Honey Roasted Parsnips
User Reviews
5
Honey Roasted Parsnips
Description
This recipe starts by peeling and cutting parsnips into fry-like strips about a quarter inch thick to ensure even cooking and crispiness. Parboiling the pieces briefly softens them before roasting. After draining and drying, the parsnips are tossed with flour to promote a crispy exterior and coated with olive oil and honey for sweetness and gloss.
Small knobs of butter and whole garlic cloves are scattered around the roasting pan, enhancing richness and imparting a mellow garlic flavor as they roast. Seasoning with salt and pepper balances the sweetness. The parsnips are baked at 375°F (190°C), turning halfway through and adding fresh thyme sprigs for herbal aroma near the end of cooking.
The final result is a side dish with honey caramelization, a crispy exterior, and soft interior, perfect for accompanying roasted meats or serving as a snack with various sauces.
The recipe suggests pairing with dips like Zax Sauce or Alabama White BBQ sauce, or serving with hearty mains like Portobello Mushroom Steak. Parsnips thicker than ¼ inch may require extra roasting time for optimal crispness.
Ingredients
- 1 ½ pounds parsnip 700g
- 1 tablespoon flour
- 2 tablespoons olive oil
- 1 ½ tablespoons honey
- 1 tablespoon butter
- 3 cloves garlic peeled
- ¼ teaspoon salt
- ¼ teaspoon black pepper
- 3 thyme optional, sprigs, fresh
Instructions
- Preheat the oven to 375°F/190°C.
- Peel or wash the parsnips and trim the ends. If the parsnips are large, cut them in half lengthways or into ‘fingers’..
- Add the parsnips to a large pot of water, bring to the boil and cook for 5 minutes. Drain and pat dry with a clean tea towel.
- Toss the parsnips with the flour, then lay them out on a rimmed roasting pan in a single layer.
- Drizzle with the oil and honey.
- Dot small knobs of the butter around the pan, add the garlic cloves and season with salt and pepper.
- Roast in the oven for 20 minutes, then turn them, add the thyme sprigs and cook for a further 5-10 minutes or until the honey roast parsnips are golden and cooked through.
- Serve warm.
Notes
- Cut parsnips into fry shapes approximately ¼ inch thick for consistent cooking and optimal crispiness.
- Using parsnips of similar size to carrots helps ensure even roasting and texture.
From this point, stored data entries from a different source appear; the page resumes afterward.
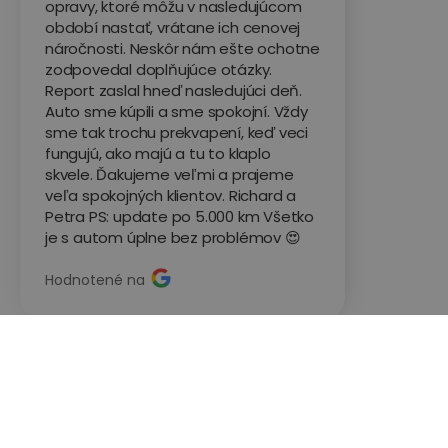
opravy, ktoré môžu v nasledujúcom
období nastať, vrátane ich cenovej
náročnosti. Neskôr nám ešte ochotne
zodpovedal doplňujúce otázky.
Report zaslal hneď nasledujúci deň.
Auto sme kúpili a sme spokojní. Vždy
sme tak trochu prekvapení, keď veci
fungujú, ako majú a tu to klaplo
skvele. Ďakujeme veľmi a prajeme
veľa spokojných klientov. Richard a
Petra PS: update po 5.000 km Všetko
je s autom úplne bez problémov 😍
Hodnotené na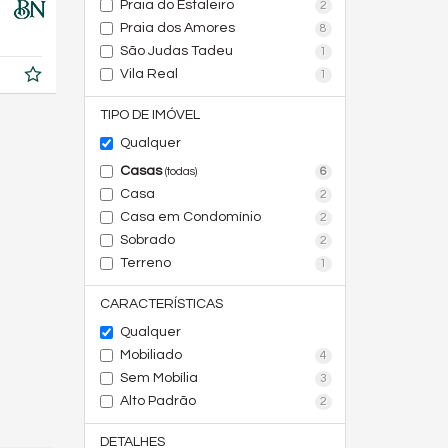
Praia do Estaleiro
2
Praia dos Amores
8
São Judas Tadeu
1
Vila Real
1
TIPO DE IMÓVEL
Qualquer
Casas
6
(todas)
Casa
2
Casa em Condomínio
2
Sobrado
2
Terreno
1
CARACTERÍSTICAS
Qualquer
Mobiliado
4
Sem Mobília
3
Alto Padrão
2
DETALHES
- Toss the parsnips thoroughly with flour, olive oil, honey, butter, garlic, salt, and pepper before roasting to enhance caramelization and flavor absorption.
- If your pieces are thicker than ¼ inch, increase roasting time accordingly to achieve desired doneness.
- Honey Roasted Parsnips pair well with Portobello Mushroom Steak, or as a snack alongside dipping sauces like Zax Sauce, Cane's Sauce, Homemade Ketchup, or Alabama White BBQ sauce.
- These parsnips complement holiday dishes when served alongside Maple Glazed Carrots and Balsamic Roasted Brussels Sprouts.
- They also provide a tasty alternative to fries when served with meals such as a Vegan Carrot and Lentil Hot Dog.
Nutrition Information
Show DetailsNutrition Facts
Serving: 6servings
Amount Per Serving
Calories 166 kcal
% Daily Value*
| Calories | 166kcal | 8% |
| Carbohydrates | 26g | 9% |
| Protein | 2g | 4% |
| Fat | 7g | 11% |
| Saturated Fat | 2g | 10% |
| Polyunsaturated Fat | 1g | 6% |
| Monounsaturated Fat | 4g | 20% |
| Trans Fat | 1g | 50% |
| Cholesterol | 5mg | 2% |
| Sodium | 29mg | 1% |
| Potassium | 436mg | 9% |
| Fiber | 6g | 24% |
| Sugar | 10g | 20% |
| Vitamin A | 58IU | 1% |
| Vitamin C | 20mg | 22% |
| Calcium | 45mg | 5% |
| Iron | 1mg | 6% |
* Percent Daily Values are based on a 2,000 calorie diet.